The expression," a Mrs Smith," is more gratifying than if it had been Mrs Smith from Lichfield; proving that the observation was made without an idea that the person to whom it was addressed, might, being of Staffordshire, be interested in Elizabeth's success.

I do not apologize to you, my dear bard, for the prolixity of these circumstances. Friendship finds nothing trivial which relates to its object; and you are not less alive than myself to the welfare of the sweet Syren whose virtues have engaged your esteem, whose melting songs have "wrapt your spirit in Elysium."

LETTER XXII.

TO MRS MOMPESSAN*.

Wellsburn, near Warwick, Dec. 31, 1785.

BEHOLD, dear Mrs Mompessan, the promised minutes of that curious conversation which once passed at Mr Dilly's, the bookseller, in a literary party, formed by Dr Johnson, Mr Boswell, Dr Mayo, and others, whom Mrs Knowles and myself had been invited to meet, and in which Dr Johnson and that lady disputed so earnestly. It is, however, previously necessary that you should know the history of the very amiable young woman who was the subject of their debate.

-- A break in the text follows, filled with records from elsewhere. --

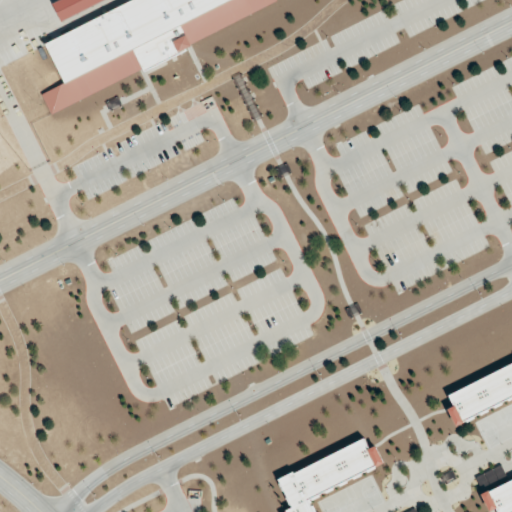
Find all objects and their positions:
building: (139, 37)
road: (255, 148)
road: (507, 289)
building: (486, 428)
building: (329, 475)
road: (22, 492)
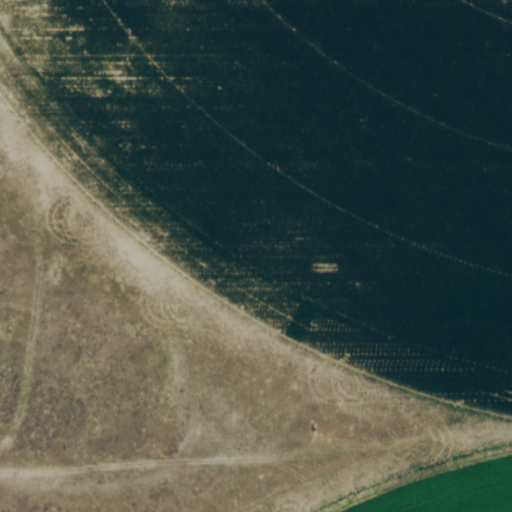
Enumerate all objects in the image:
crop: (298, 163)
crop: (444, 490)
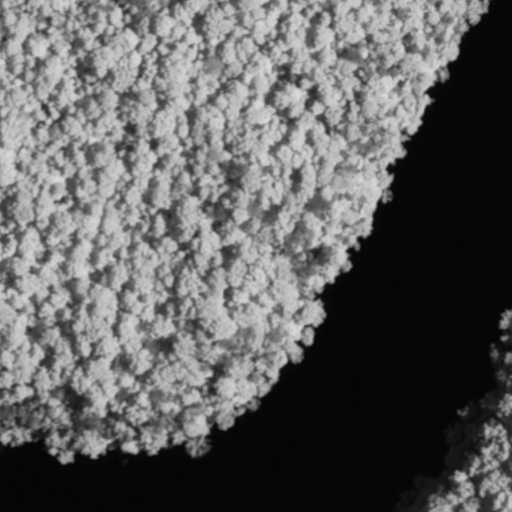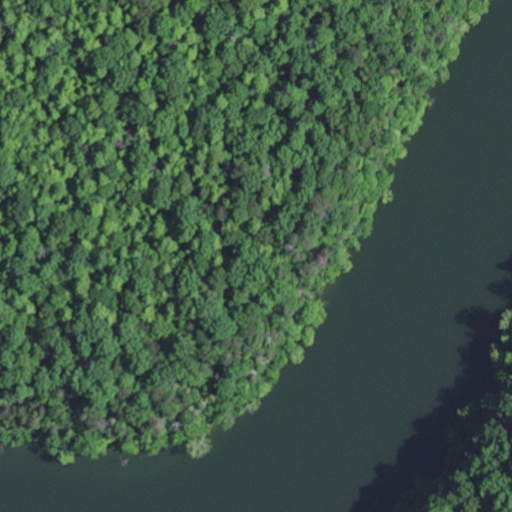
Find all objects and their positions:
river: (403, 307)
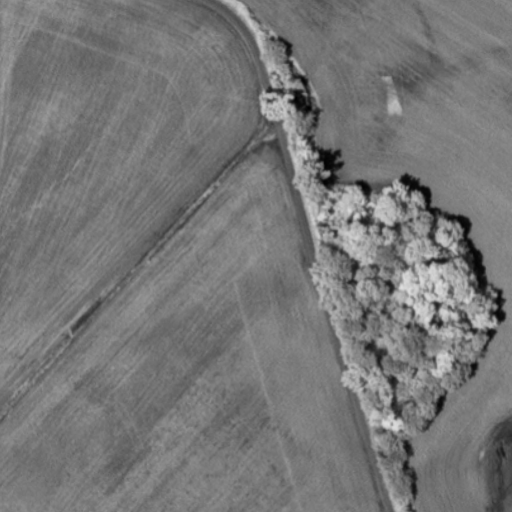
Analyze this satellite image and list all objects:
road: (291, 252)
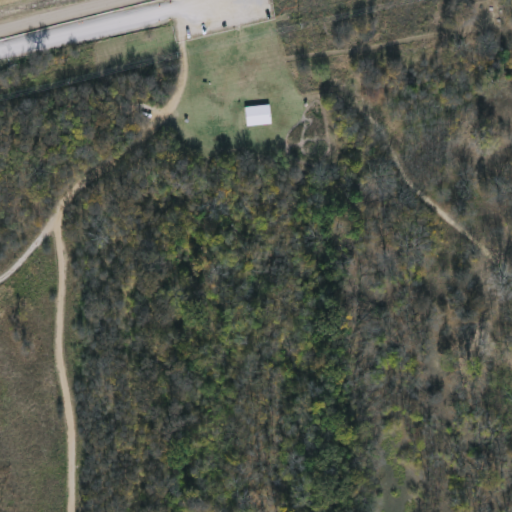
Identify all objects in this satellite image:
dam: (9, 2)
road: (59, 15)
road: (91, 65)
building: (255, 117)
building: (255, 117)
road: (382, 139)
road: (54, 228)
road: (27, 253)
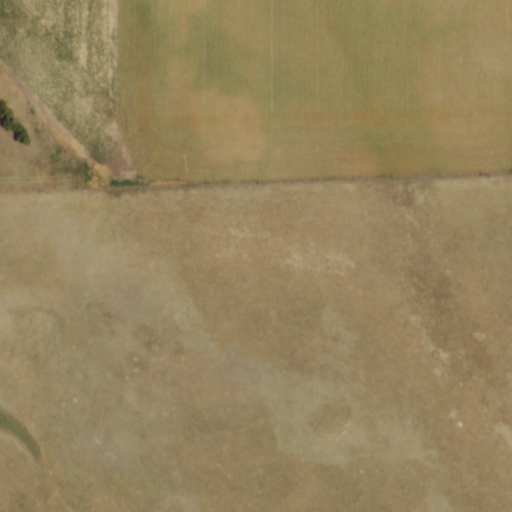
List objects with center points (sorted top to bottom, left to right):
crop: (264, 68)
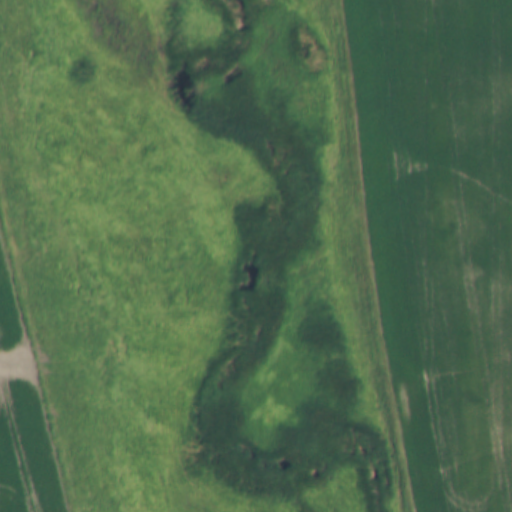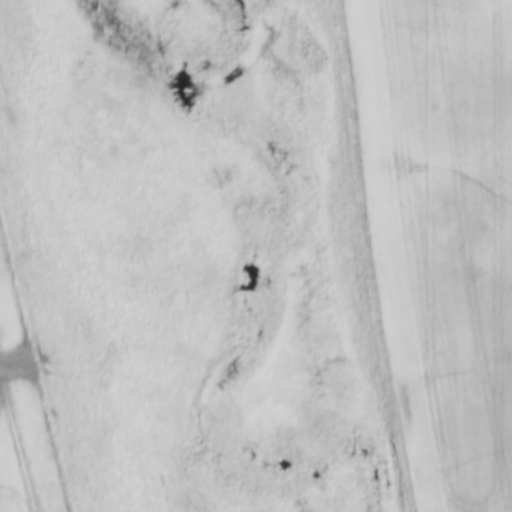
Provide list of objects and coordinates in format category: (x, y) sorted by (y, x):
river: (260, 279)
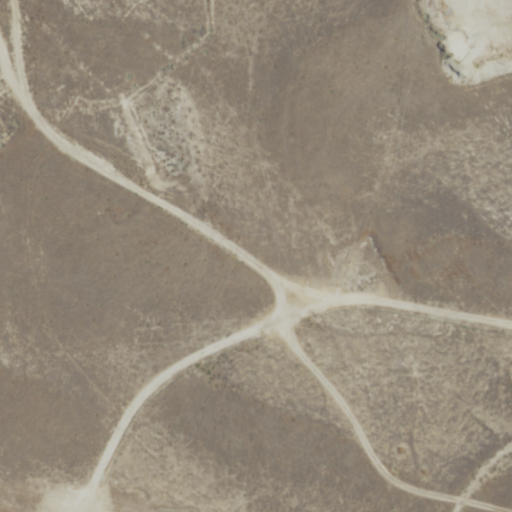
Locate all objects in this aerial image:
road: (220, 232)
road: (189, 384)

Miss Jenny Harry that was, for she afterwards married, and died ere the first nuptial year expired, was the daughter of a rich planter in the East Indies. He sent her over to England to receive her education, in the house of his friend, Mr. Spry, where Mrs Knowles, the celebrated quaker,

* Miss Seward's most intimate and most deservedly valued friend. She died unmarried at Mansfield Woodhouse, Nottinghamshire, in 1802, far advanced in years.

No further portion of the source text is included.